**Exercise:**
In two sentences, sum up the post on smoking bans and heart attack rates.

**Text for analysis:**
========================================
Thursday, September 15, 2011

Case Closed

Remember when smoking bans were being imposed a few years back and one of the justifications that proponents used was that cities that had smoking bans had lower rates of heart attacks? Well, like so many of the other "public health" claims used to stifle freedom in recent years, it turns out to be bunk. Steve from Grand Forks e-mails to bring our attention to a story from Reason Magazoine that Another Multi-City Study Finds No Link Between Smoking Bans and Heart Attack Rates:

Two weeks ago (while I was camping in Colorado), Michael Siegel highlighted a study presented at the American Heart Association's annual meeting that further undermines widely publicized claims that smoking bans lead to immediate, dramatic reductions in heart attack rates. As I have been saying since anti-tobacco activists began making these claims in 2003, hundreds of jurisdictions have smoking bans, and you would expect heart attack rates to decline in some of them purely by chance while rising or remaining essentially unchanged in others. If you focus only on the jurisdictions where heart attacks happen to fall substantially—such as Helena, Montana, or Pueblo, Colorado—it is not hard to create a misleading impression. But as Siegel notes, "The studies which have systematically examined the effect of smoking bans on heart attacks in all cities across the country that have implemented such bans have found that while heart attacks have declined in many cities, they have increased in others. The overall effect is nil, or very close to it." The new study (PDF), by Robin Mathews of the Duke Clinical Research Institute, fits this pattern.
========================================
**Source material:**
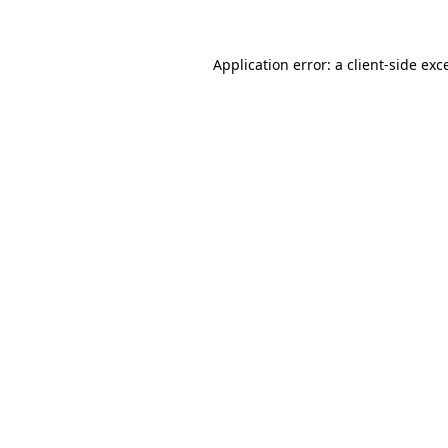
Application error: a client-side ex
========================================
**Written answer:**
The post says the claim that cities with smoking bans have fewer heart attacks turns out to be bunk, pointing to a Reason story about another multi-city study that found no link. The quoted piece argues that heart attack rates fall in some of the hundreds of places with bans purely by chance while rising or holding steady in others, so studies of all such cities find an overall effect of nil or close to it, a pattern that a new study by Robin Mathews of the Duke Clinical Research Institute fits.